- **SUPPLIED PASSAGE**
Niall Ferguson's deep-cover sock-puppet
Of course they should.

So, the employers must pay. How can we implement this?

It's very hard to get an average, but HEFCE figures suggest that it costs about £7,300/year to educate the average student. Let's call it £25k per student before living costs.

They can't live on thin air, so let's add £5k/year for living expenses.

£40k. Let's call it £1k/year over a 40 year career. Some careers will be longer than this, but some degrees take more than three years and some graduates do more than one degree (only the first one is paid for by this system or the systems the politicians are arguing about). And it keeps the numbers easy for a back-of-the-envelope look at the figures.

I'm not going to worry about interest because this year's employer contributions will pay for this year's students, just as this year's NI pays for this year's pensions.

So the employers need to pay around an extra £1k per year in employer's NI contributions for graduate employees. The mean graduate salary is currently around £32k. So that's an extra 3% on employers' NI (from 12.8% to 15.8%). University overheads are up to 46%, so let's use this figure to guesstimate that it would increase the total cost of employing a graduate by 2% [=3/(100+46)].

This would have the effect of depressing graduate wages, so the graduates themselves would pay a part of these costs. They earn an average of about £100k (after tax) more than non-graduates over a lifetime, or about £2500/year. They'd lose about £20k of this if the costs of the extra NI ended up split 50/50 between them and the employer.

[Keypoint correspondence data]
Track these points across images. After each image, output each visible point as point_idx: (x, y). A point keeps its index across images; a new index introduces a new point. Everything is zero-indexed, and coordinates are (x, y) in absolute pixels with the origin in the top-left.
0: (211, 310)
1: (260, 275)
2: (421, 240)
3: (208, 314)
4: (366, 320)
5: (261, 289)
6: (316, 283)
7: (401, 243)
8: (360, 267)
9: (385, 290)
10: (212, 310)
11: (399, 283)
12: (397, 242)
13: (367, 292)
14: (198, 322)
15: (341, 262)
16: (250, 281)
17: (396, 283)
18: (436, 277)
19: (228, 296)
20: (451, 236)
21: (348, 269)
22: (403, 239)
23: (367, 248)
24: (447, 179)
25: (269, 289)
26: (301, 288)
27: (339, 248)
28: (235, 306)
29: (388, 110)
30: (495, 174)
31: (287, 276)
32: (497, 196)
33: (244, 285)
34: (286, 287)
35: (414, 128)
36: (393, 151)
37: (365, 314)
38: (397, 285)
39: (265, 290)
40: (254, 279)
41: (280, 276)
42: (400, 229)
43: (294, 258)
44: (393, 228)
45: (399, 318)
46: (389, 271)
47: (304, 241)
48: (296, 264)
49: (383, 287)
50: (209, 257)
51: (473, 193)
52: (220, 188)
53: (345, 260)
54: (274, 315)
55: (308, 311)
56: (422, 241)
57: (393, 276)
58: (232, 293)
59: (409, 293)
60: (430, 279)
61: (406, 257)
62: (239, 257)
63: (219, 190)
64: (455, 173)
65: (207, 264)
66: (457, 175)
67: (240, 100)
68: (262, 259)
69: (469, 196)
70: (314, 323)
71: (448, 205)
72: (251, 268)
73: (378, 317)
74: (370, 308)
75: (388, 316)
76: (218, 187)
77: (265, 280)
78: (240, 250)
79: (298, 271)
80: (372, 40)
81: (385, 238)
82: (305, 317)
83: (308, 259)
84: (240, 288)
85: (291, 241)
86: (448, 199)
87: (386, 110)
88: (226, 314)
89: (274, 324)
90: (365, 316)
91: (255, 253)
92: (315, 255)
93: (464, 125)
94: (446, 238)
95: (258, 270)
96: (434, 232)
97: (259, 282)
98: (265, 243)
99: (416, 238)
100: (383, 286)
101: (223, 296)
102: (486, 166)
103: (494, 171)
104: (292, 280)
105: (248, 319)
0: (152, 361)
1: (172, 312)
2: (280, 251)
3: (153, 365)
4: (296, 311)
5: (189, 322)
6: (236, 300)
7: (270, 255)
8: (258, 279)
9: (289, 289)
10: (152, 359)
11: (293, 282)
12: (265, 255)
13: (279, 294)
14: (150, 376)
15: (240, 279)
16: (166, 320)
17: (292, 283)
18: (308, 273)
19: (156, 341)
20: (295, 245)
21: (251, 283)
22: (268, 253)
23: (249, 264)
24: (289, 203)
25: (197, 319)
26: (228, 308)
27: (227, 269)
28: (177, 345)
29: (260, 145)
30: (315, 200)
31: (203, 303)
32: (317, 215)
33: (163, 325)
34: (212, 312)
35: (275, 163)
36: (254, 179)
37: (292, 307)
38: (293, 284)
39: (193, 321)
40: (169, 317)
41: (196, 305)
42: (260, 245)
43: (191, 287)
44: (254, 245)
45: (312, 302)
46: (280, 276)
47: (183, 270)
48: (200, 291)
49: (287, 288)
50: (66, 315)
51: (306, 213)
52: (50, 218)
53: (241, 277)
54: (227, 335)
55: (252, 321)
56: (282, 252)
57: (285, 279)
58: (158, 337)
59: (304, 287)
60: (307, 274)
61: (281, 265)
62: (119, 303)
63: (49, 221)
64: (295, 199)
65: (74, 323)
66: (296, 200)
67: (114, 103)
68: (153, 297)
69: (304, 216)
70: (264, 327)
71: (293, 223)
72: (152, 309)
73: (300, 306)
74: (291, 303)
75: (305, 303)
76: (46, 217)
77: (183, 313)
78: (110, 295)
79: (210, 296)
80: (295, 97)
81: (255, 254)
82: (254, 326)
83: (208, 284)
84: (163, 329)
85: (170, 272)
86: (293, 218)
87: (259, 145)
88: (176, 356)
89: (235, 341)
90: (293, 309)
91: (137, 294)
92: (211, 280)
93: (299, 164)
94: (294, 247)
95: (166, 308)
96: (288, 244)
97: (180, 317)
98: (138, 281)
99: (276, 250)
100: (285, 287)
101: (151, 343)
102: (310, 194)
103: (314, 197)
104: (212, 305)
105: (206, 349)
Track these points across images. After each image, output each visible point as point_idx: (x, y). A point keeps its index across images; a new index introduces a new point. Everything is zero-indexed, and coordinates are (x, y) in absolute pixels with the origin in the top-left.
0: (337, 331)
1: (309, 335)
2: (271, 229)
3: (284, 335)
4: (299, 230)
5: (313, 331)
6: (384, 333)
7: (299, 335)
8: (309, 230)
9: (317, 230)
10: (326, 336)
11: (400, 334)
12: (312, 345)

- **TO DO**
1/ Repeat word for word the stretch of the passage on funding university education that begins at the words "It's very hard" and stops after "at the figures.".
2/ According to the passage on funding university education, what is the current mean graduate salary?

- **EXERCISE ANSWERS**
1/
It's very hard to get an average, but HEFCE figures suggest that it costs about £7,300/year to educate the average student. Let's call it £25k per student before living costs.

They can't live on thin air, so let's add £5k/year for living expenses.

£40k. Let's call it £1k/year over a 40 year career. Some careers will be longer than this, but some degrees take more than three years and some graduates do more than one degree (only the first one is paid for by this system or the systems the politicians are arguing about). And it keeps the numbers easy for a back-of-the-envelope look at the figures.

2/ Around £32k.